Digital Content and Digital Service Directive

Directive (EU) 2019/770 on certain aspects concerning contracts for the supply of digital content and digital services

Background and Scope

The Digital Content and Digital Service Directive addresses a fundamental challenge: businesses face additional costs from differences in national consumer contract law rules when offering cross-border digital services, while consumers lack confidence in cross-border online purchases due to uncertainty about contractual rights. The framework aims to fully harmonize certain key rules concerning contracts for digital content and services to achieve a genuine digital single market.

The scope is deliberately broad and technology-neutral, covering computer programs, applications, video files, audio files, music files, digital games, e-books, and digital services for data creation, processing or storage. Importantly, the Directive applies not only to traditional payment contracts but also to contracts where consumers provide personal data instead of paying a price.

Key exclusions include healthcare services, financial services, and free and open-source software where no price is paid, and personal data are only processed for security or compatibility improvements. The Directive complements rather than replaces existing consumer protection frameworks, working alongside other Union laws on telecommunications, e-commerce, and data protection.

Key Obligations

  • Supply and Conformity Requirements: Traders must supply digital content or services without undue delay after contract conclusion. The framework establishes both subjective conformity requirements and objective requirements.
  • Update Obligations: The requirement for traders to inform consumers of and supply necessary updates, including security updates, to maintain conformity throughout continuous supply contracts or for a reasonable period for single supply contracts. However, traders are not liable for non-conformity resulting solely from consumers’ failure to install properly notified updates.
  • Liability Framework: The Directive establishes clear liability periods – a minimum two-year period for single or series supply, and liability throughout the supply period for continuous supply. The burden of proof lies with traders for lack of conformity which becomes apparent within one year from the time when the digital content or digital service was supplied.
  • Consumer Remedies: For non-supply, consumers can demand supply and terminate if traders fail.
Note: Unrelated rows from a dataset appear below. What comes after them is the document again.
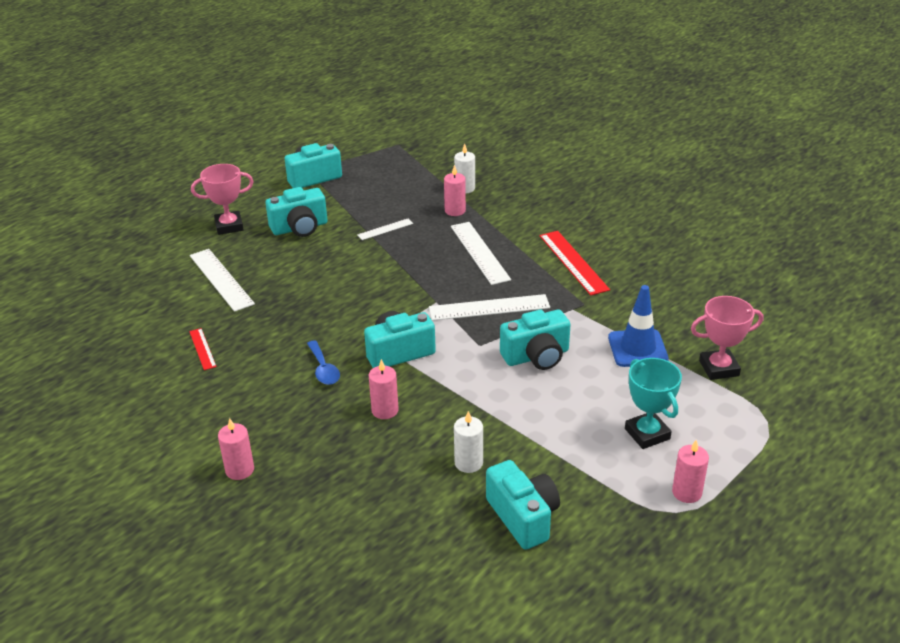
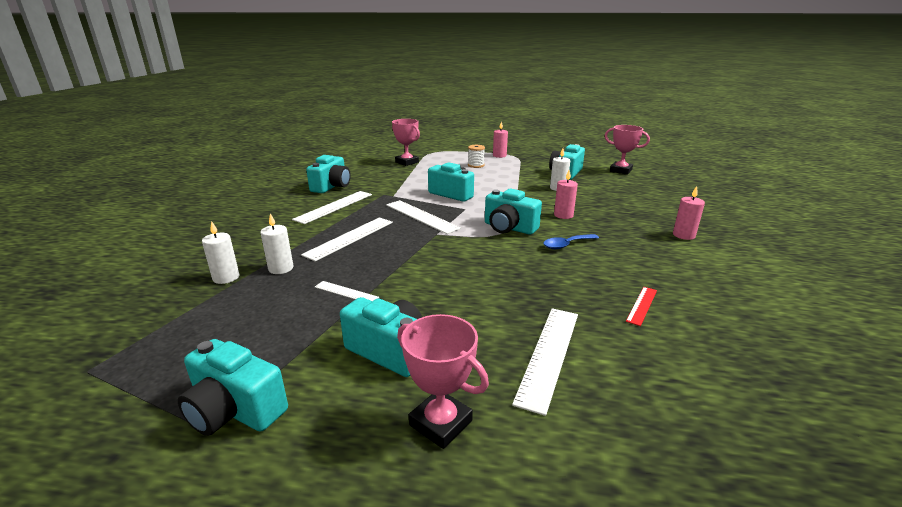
camera: 125 degrees left, 10 degrees down
(323, 369) = (566, 245): blue spoon -> blue spoon turned 150 degrees counterclockwise
(455, 211) = (281, 268): pink candle -> white candle
(474, 602) = (620, 170): none -> pink trophy
(573, 262) = (334, 206): red ruler -> white ruler
(637, 348) = (412, 177): blue traffic cone -> none
(647, 434) = (476, 165): turquoise trophy -> white spool
(648, 275) = (332, 186): none -> turquoise camera

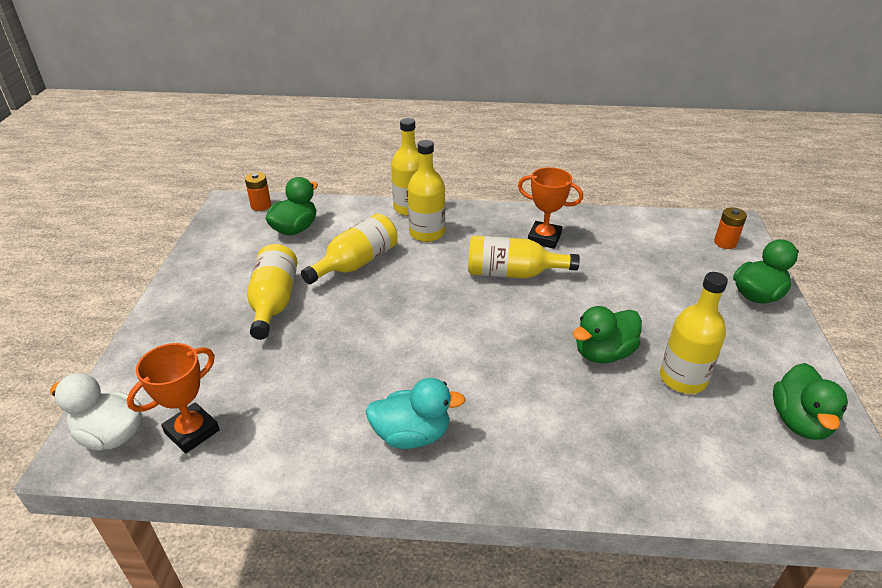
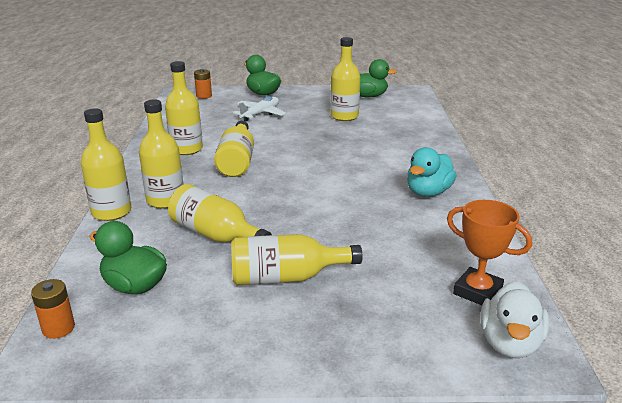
camera: 95 degrees left, 10 degrees down
(412, 435) = (428, 192): turquoise duck -> turquoise duck turned 135 degrees counterclockwise
(544, 238) = (186, 149): orange trophy -> yellow bottle
(603, 353) = (327, 134): green duck -> none
(669, 292) = (260, 114): none -> white plane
For lack of conformity, consumers are entitled to have content or services brought into conformity as the primary remedy, proportionate price reduction, or contract termination if the lack of conformity is not minor.
  • Termination Consequences: Upon termination, traders must reimburse all sums paid with proportionate adjustments for continuous contracts, comply with GDPR obligations regarding personal data, and generally refrain from using consumer-created content with specific exceptions. Importantly, traders must make consumer-created content available upon request in machine-readable format.
  • Modification Rights: For continuous supply contracts, traders may modify digital content or services beyond conformity maintenance if the contract allows, modification is free, consumers are informed, and for negative impacts, consumers receive a 30-day termination right.
2022 January 1, 2022

The Directive's provisions started to apply.

2021 July 1, 2021

Deadline for member states to adopt and publish necessary measures.

2019 June 11, 2019

The Digital Content and Digital Services Directive entered into force.